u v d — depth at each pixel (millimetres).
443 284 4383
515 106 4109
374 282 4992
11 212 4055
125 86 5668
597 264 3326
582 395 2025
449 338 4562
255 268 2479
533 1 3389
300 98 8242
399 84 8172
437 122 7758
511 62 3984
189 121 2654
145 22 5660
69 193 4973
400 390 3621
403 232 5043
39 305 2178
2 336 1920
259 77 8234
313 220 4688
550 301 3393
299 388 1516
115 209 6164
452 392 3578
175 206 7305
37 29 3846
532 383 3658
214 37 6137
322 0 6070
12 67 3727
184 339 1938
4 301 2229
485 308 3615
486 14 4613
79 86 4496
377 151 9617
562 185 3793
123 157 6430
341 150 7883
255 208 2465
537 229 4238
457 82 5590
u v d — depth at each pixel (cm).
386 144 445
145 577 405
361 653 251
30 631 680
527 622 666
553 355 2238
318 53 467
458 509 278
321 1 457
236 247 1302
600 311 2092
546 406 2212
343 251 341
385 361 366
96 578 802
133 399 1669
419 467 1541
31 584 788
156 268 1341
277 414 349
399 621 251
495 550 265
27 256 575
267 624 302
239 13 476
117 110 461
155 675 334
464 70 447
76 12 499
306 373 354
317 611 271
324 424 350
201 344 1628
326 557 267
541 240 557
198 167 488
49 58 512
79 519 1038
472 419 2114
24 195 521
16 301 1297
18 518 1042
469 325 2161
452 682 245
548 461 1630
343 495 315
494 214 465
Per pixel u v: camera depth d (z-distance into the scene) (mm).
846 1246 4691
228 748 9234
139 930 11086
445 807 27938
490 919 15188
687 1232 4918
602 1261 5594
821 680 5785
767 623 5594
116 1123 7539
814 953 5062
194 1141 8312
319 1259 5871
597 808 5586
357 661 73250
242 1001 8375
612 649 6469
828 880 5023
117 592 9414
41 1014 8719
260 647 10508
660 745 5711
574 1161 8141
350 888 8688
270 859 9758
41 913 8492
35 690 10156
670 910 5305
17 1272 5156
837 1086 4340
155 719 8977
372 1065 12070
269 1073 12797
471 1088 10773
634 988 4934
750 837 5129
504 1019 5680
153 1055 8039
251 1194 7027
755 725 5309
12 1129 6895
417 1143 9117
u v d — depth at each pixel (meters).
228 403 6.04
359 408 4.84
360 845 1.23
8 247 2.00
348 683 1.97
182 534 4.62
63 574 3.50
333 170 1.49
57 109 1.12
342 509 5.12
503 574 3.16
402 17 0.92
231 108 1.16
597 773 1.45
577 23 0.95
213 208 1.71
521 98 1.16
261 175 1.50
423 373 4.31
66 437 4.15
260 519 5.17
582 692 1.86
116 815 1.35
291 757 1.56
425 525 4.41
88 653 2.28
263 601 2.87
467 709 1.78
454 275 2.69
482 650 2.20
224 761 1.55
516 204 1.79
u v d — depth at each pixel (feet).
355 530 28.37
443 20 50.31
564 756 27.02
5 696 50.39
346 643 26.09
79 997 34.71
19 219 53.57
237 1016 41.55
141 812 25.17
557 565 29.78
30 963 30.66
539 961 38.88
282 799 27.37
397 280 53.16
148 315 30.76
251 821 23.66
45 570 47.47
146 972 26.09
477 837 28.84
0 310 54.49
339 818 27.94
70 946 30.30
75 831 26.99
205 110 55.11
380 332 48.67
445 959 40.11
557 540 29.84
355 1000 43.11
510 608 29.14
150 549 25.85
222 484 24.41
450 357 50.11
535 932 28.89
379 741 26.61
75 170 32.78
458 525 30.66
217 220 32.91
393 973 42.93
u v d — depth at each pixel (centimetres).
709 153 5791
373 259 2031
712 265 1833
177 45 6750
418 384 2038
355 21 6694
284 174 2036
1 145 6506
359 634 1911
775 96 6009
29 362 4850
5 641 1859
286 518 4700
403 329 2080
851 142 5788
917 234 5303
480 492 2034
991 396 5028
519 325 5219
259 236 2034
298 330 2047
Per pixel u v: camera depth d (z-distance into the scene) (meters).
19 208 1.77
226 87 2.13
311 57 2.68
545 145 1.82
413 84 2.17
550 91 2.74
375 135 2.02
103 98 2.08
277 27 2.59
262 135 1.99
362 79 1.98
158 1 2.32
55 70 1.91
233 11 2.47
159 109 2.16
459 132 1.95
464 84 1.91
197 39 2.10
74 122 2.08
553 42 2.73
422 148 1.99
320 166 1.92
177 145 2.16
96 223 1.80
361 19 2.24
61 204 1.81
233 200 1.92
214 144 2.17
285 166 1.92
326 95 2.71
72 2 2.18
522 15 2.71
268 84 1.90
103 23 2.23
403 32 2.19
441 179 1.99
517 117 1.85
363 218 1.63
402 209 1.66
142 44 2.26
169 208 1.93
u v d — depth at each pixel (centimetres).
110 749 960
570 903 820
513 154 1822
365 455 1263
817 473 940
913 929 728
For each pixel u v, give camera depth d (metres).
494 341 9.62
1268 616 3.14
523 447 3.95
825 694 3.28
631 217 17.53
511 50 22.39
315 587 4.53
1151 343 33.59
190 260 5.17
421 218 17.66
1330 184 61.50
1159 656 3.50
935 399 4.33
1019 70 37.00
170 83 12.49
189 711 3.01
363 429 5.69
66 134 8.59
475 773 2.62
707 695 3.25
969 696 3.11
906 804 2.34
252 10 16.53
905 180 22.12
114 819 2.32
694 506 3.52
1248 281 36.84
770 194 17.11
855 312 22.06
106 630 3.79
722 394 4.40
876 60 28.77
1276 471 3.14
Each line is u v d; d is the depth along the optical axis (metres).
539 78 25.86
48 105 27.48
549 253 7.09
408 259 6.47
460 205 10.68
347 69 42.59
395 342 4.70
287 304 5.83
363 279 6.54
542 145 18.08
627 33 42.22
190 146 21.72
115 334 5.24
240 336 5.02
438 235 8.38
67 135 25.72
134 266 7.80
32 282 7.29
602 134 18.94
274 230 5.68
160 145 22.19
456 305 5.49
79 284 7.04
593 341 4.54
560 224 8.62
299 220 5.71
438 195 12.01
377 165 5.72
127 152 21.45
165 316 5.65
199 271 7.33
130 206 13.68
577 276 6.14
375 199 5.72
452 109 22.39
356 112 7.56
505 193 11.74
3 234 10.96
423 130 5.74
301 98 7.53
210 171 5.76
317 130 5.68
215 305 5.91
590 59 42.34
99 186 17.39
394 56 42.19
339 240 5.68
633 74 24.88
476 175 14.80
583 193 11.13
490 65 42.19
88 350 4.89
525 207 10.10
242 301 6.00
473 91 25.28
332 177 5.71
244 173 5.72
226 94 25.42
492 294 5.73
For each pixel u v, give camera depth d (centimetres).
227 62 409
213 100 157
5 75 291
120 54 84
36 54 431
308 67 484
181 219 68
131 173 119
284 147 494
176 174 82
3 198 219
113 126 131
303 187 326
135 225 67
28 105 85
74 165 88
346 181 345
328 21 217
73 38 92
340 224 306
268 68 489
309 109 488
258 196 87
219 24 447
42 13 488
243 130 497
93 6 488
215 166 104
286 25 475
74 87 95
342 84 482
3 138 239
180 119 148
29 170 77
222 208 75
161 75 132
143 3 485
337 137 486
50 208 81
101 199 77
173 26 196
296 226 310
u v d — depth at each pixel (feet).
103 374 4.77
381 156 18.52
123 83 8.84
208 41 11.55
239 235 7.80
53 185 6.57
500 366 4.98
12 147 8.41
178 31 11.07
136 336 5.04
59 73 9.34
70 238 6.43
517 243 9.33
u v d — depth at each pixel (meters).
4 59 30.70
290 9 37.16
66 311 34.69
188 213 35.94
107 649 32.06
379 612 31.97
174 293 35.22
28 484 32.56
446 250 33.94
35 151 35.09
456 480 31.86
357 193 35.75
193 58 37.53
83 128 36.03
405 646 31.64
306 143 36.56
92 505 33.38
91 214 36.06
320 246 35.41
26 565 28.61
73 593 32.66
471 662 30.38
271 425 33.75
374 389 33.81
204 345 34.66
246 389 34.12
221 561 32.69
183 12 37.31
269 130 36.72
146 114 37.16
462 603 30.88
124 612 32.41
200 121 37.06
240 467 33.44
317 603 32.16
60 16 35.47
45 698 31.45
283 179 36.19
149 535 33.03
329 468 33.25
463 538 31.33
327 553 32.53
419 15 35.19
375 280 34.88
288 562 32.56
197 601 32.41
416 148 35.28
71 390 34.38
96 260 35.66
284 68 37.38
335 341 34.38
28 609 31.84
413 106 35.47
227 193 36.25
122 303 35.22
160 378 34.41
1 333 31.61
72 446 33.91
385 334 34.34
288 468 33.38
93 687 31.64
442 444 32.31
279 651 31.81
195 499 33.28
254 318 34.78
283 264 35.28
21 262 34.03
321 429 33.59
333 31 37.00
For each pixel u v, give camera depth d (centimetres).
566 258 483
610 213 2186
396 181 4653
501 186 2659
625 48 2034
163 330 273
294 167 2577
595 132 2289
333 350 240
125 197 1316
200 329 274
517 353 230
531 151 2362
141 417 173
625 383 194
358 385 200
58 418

++++++++++

_EXERCISE DIRECTIONS_
Starting at the line that has "504 1019 5680" and ending at the line that has "521 98 1.16", please write out the lines above exactly, leaving out all others.

_ANSWER SPACE_
504 1019 5680
153 1055 8039
251 1194 7027
755 725 5309
12 1129 6895
417 1143 9117
u v d — depth at each pixel (meters).
228 403 6.04
359 408 4.84
360 845 1.23
8 247 2.00
348 683 1.97
182 534 4.62
63 574 3.50
333 170 1.49
57 109 1.12
342 509 5.12
503 574 3.16
402 17 0.92
231 108 1.16
597 773 1.45
577 23 0.95
213 208 1.71
521 98 1.16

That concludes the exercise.